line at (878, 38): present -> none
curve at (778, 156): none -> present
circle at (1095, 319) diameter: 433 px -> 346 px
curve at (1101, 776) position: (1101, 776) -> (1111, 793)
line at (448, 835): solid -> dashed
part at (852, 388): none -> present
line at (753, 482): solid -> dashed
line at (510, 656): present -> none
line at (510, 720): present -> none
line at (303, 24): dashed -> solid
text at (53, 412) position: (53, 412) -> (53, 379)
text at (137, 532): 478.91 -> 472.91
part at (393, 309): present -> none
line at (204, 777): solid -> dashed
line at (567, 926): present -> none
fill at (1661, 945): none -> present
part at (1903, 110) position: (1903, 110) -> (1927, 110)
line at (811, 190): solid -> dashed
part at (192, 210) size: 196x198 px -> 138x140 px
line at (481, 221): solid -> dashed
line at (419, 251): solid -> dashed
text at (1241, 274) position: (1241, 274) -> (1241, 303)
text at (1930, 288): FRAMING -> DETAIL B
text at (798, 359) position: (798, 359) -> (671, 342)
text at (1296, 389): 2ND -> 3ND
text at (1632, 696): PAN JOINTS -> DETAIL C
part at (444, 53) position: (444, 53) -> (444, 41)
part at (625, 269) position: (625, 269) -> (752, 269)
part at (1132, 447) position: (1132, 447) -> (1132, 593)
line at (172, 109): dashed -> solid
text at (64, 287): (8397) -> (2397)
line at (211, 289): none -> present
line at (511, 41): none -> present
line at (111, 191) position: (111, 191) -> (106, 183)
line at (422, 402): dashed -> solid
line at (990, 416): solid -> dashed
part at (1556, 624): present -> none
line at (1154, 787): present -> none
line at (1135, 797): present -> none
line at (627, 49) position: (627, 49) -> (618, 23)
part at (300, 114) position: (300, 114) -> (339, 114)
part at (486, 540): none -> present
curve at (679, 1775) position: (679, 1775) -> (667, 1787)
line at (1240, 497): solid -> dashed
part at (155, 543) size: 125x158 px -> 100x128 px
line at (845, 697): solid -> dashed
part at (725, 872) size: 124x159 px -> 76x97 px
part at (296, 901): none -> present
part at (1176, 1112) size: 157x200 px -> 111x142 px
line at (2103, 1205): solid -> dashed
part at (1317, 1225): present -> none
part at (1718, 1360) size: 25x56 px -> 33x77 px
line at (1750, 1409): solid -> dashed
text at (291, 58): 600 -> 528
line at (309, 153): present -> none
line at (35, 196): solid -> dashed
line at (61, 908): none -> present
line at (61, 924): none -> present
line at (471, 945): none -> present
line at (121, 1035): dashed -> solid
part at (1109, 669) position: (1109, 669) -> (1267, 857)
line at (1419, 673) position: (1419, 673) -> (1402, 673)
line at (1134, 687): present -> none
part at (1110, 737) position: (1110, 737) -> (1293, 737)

**********

Retype all the items above line for line, with no changes.

* Exercise output *
line at (878, 38): present -> none
curve at (778, 156): none -> present
circle at (1095, 319) diameter: 433 px -> 346 px
curve at (1101, 776) position: (1101, 776) -> (1111, 793)
line at (448, 835): solid -> dashed
part at (852, 388): none -> present
line at (753, 482): solid -> dashed
line at (510, 656): present -> none
line at (510, 720): present -> none
line at (303, 24): dashed -> solid
text at (53, 412) position: (53, 412) -> (53, 379)
text at (137, 532): 478.91 -> 472.91
part at (393, 309): present -> none
line at (204, 777): solid -> dashed
line at (567, 926): present -> none
fill at (1661, 945): none -> present
part at (1903, 110) position: (1903, 110) -> (1927, 110)
line at (811, 190): solid -> dashed
part at (192, 210) size: 196x198 px -> 138x140 px
line at (481, 221): solid -> dashed
line at (419, 251): solid -> dashed
text at (1241, 274) position: (1241, 274) -> (1241, 303)
text at (1930, 288): FRAMING -> DETAIL B
text at (798, 359) position: (798, 359) -> (671, 342)
text at (1296, 389): 2ND -> 3ND
text at (1632, 696): PAN JOINTS -> DETAIL C
part at (444, 53) position: (444, 53) -> (444, 41)
part at (625, 269) position: (625, 269) -> (752, 269)
part at (1132, 447) position: (1132, 447) -> (1132, 593)
line at (172, 109): dashed -> solid
text at (64, 287): (8397) -> (2397)
line at (211, 289): none -> present
line at (511, 41): none -> present
line at (111, 191) position: (111, 191) -> (106, 183)
line at (422, 402): dashed -> solid
line at (990, 416): solid -> dashed
part at (1556, 624): present -> none
line at (1154, 787): present -> none
line at (1135, 797): present -> none
line at (627, 49) position: (627, 49) -> (618, 23)
part at (300, 114) position: (300, 114) -> (339, 114)
part at (486, 540): none -> present
curve at (679, 1775) position: (679, 1775) -> (667, 1787)
line at (1240, 497): solid -> dashed
part at (155, 543) size: 125x158 px -> 100x128 px
line at (845, 697): solid -> dashed
part at (725, 872) size: 124x159 px -> 76x97 px
part at (296, 901): none -> present
part at (1176, 1112) size: 157x200 px -> 111x142 px
line at (2103, 1205): solid -> dashed
part at (1317, 1225): present -> none
part at (1718, 1360) size: 25x56 px -> 33x77 px
line at (1750, 1409): solid -> dashed
text at (291, 58): 600 -> 528
line at (309, 153): present -> none
line at (35, 196): solid -> dashed
line at (61, 908): none -> present
line at (61, 924): none -> present
line at (471, 945): none -> present
line at (121, 1035): dashed -> solid
part at (1109, 669) position: (1109, 669) -> (1267, 857)
line at (1419, 673) position: (1419, 673) -> (1402, 673)
line at (1134, 687): present -> none
part at (1110, 737) position: (1110, 737) -> (1293, 737)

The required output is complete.